**CONSIGNE 1:**
Recopiez à l'identique les lignes de la liste comprises entre celle qui contient « pose: elev=179.8 azim=59.0 » et la fin de la liste, bornes incluses.

**TEXTE FOURNI:**
------------------------------------

Fayez Sarraj, le chef du gouvernement d'accord national soutenu par une grande partie de la communauté internationale, est en grande difficulté. Le dirigeant libyen a tenté de démissionner l'été dernier, mais la situation dans le pays et la pression internationale l'ont contraint à rester.

Toutefois, sa position a également été très contestée, car la nécessité de s'appuyer sur des milices, dont beaucoup sont islamistes, a suscité de vives inquiétudes dans de nombreuses capitales, qui ont considéré avec suspicion bon nombre des mesures qu'il a prises, notamment les accords avec la Turquie. En effet, malgré les avancées annoncées, Sarraj a annoncé la création d'un nouveau groupe de sécurité dans la capitale libyenne, qui sera contrôlé par les chefs de certaines de ces milices sur lesquelles il compte pour maintenir le contrôle territorial avec le soutien de mercenaires envoyés par la Turquie.

Cette décision a été sévèrement critiquée par Stephanie Williams, qui a prévenu que toute tentative de torpiller le développement des négociations aura des conséquences. Elle a également rappelé que tout accord politique doit passer par le LPDF. Ce groupe, appelé la Force de défense de Tripoli, a déjà exprimé son opposition au mécanisme approuvé par le Forum de dialogue politique libyen, car, selon eux, les Nations unies ont tenté d'influencer les votes pour son adoption.

------------------------------------

Enregistrements d'un jeu de données

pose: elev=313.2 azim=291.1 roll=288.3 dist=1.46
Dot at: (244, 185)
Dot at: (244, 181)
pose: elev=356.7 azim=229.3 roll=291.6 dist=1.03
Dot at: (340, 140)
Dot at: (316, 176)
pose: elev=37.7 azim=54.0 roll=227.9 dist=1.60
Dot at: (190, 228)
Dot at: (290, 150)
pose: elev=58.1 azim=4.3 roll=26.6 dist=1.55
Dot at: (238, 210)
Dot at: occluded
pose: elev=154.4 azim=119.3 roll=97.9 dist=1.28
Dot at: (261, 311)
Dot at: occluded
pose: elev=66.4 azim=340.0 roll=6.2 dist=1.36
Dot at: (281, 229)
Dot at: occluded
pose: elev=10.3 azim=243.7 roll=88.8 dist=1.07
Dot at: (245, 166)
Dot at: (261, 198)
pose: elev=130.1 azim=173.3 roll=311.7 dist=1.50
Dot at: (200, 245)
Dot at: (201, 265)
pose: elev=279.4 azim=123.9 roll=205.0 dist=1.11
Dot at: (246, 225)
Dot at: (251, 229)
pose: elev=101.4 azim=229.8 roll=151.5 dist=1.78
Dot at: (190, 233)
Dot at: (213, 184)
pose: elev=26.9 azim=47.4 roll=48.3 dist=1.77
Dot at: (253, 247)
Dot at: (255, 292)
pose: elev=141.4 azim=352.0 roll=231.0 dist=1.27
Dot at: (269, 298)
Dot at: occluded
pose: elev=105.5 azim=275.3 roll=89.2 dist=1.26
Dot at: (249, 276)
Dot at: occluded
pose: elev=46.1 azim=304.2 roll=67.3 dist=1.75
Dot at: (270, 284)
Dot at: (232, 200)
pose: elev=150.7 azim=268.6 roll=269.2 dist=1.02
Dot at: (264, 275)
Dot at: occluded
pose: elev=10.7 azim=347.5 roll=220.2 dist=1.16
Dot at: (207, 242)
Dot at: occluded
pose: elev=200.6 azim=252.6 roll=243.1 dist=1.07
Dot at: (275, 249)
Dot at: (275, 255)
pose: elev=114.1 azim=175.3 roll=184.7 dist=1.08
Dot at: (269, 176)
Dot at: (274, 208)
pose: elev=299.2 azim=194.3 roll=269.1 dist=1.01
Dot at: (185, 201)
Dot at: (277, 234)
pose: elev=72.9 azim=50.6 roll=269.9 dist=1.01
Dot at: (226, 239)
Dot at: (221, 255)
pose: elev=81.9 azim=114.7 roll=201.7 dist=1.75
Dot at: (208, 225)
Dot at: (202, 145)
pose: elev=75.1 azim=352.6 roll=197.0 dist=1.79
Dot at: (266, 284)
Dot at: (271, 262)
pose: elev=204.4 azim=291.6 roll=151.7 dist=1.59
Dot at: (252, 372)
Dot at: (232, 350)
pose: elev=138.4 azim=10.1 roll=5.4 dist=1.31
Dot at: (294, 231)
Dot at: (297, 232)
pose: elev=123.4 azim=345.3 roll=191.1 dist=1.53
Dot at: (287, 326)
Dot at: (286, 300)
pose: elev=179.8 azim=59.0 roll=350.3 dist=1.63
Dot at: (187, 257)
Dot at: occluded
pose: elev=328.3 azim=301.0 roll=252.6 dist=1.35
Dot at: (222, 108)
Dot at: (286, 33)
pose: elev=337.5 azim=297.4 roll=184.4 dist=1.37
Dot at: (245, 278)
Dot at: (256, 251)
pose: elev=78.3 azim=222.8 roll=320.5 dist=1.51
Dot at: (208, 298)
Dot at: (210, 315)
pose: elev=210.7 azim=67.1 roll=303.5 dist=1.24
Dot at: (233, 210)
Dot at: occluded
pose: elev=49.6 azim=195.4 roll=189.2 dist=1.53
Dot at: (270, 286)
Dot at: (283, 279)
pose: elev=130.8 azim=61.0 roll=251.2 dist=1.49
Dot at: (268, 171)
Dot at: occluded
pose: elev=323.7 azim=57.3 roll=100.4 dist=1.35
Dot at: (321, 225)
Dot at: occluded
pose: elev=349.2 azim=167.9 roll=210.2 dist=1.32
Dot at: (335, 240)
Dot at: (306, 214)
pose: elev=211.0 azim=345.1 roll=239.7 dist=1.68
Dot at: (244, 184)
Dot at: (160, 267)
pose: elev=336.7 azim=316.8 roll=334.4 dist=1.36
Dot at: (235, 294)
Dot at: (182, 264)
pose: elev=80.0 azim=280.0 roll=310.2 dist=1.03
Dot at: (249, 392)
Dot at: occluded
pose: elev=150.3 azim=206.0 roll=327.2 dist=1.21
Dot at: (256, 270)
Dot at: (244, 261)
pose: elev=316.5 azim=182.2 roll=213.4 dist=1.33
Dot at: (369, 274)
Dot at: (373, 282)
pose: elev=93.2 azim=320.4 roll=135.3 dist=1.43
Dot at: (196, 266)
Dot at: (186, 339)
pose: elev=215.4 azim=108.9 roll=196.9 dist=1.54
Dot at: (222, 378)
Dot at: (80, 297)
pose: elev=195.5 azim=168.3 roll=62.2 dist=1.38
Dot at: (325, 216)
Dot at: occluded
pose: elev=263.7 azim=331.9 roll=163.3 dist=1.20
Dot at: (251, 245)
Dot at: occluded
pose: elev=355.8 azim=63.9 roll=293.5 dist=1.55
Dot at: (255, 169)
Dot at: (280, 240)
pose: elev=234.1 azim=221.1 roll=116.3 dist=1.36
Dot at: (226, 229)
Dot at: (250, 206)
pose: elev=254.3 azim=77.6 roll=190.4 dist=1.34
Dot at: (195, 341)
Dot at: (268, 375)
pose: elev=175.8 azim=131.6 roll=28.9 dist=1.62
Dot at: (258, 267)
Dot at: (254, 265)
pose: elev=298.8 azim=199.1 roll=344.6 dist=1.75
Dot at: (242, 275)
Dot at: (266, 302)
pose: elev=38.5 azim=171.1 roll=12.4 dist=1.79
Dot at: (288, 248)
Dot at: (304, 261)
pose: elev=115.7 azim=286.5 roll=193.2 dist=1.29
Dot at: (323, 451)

------------------------------------

**CONSIGNE 2:**
Dupliquez fidèlement le passage du texte sur la Libye compris entre « Toutefois, sa position » et « par la Turquie. », bornes incluses.

**RÉPONSE 1:**
pose: elev=179.8 azim=59.0 roll=350.3 dist=1.63
Dot at: (187, 257)
Dot at: occluded
pose: elev=328.3 azim=301.0 roll=252.6 dist=1.35
Dot at: (222, 108)
Dot at: (286, 33)
pose: elev=337.5 azim=297.4 roll=184.4 dist=1.37
Dot at: (245, 278)
Dot at: (256, 251)
pose: elev=78.3 azim=222.8 roll=320.5 dist=1.51
Dot at: (208, 298)
Dot at: (210, 315)
pose: elev=210.7 azim=67.1 roll=303.5 dist=1.24
Dot at: (233, 210)
Dot at: occluded
pose: elev=49.6 azim=195.4 roll=189.2 dist=1.53
Dot at: (270, 286)
Dot at: (283, 279)
pose: elev=130.8 azim=61.0 roll=251.2 dist=1.49
Dot at: (268, 171)
Dot at: occluded
pose: elev=323.7 azim=57.3 roll=100.4 dist=1.35
Dot at: (321, 225)
Dot at: occluded
pose: elev=349.2 azim=167.9 roll=210.2 dist=1.32
Dot at: (335, 240)
Dot at: (306, 214)
pose: elev=211.0 azim=345.1 roll=239.7 dist=1.68
Dot at: (244, 184)
Dot at: (160, 267)
pose: elev=336.7 azim=316.8 roll=334.4 dist=1.36
Dot at: (235, 294)
Dot at: (182, 264)
pose: elev=80.0 azim=280.0 roll=310.2 dist=1.03
Dot at: (249, 392)
Dot at: occluded
pose: elev=150.3 azim=206.0 roll=327.2 dist=1.21
Dot at: (256, 270)
Dot at: (244, 261)
pose: elev=316.5 azim=182.2 roll=213.4 dist=1.33
Dot at: (369, 274)
Dot at: (373, 282)
pose: elev=93.2 azim=320.4 roll=135.3 dist=1.43
Dot at: (196, 266)
Dot at: (186, 339)
pose: elev=215.4 azim=108.9 roll=196.9 dist=1.54
Dot at: (222, 378)
Dot at: (80, 297)
pose: elev=195.5 azim=168.3 roll=62.2 dist=1.38
Dot at: (325, 216)
Dot at: occluded
pose: elev=263.7 azim=331.9 roll=163.3 dist=1.20
Dot at: (251, 245)
Dot at: occluded
pose: elev=355.8 azim=63.9 roll=293.5 dist=1.55
Dot at: (255, 169)
Dot at: (280, 240)
pose: elev=234.1 azim=221.1 roll=116.3 dist=1.36
Dot at: (226, 229)
Dot at: (250, 206)
pose: elev=254.3 azim=77.6 roll=190.4 dist=1.34
Dot at: (195, 341)
Dot at: (268, 375)
pose: elev=175.8 azim=131.6 roll=28.9 dist=1.62
Dot at: (258, 267)
Dot at: (254, 265)
pose: elev=298.8 azim=199.1 roll=344.6 dist=1.75
Dot at: (242, 275)
Dot at: (266, 302)
pose: elev=38.5 azim=171.1 roll=12.4 dist=1.79
Dot at: (288, 248)
Dot at: (304, 261)
pose: elev=115.7 azim=286.5 roll=193.2 dist=1.29
Dot at: (323, 451)

**RÉPONSE 2:**
Toutefois, sa position a également été très contestée, car la nécessité de s'appuyer sur des milices, dont beaucoup sont islamistes, a suscité de vives inquiétudes dans de nombreuses capitales, qui ont considéré avec suspicion bon nombre des mesures qu'il a prises, notamment les accords avec la Turquie. En effet, malgré les avancées annoncées, Sarraj a annoncé la création d'un nouveau groupe de sécurité dans la capitale libyenne, qui sera contrôlé par les chefs de certaines de ces milices sur lesquelles il compte pour maintenir le contrôle territorial avec le soutien de mercenaires envoyés par la Turquie.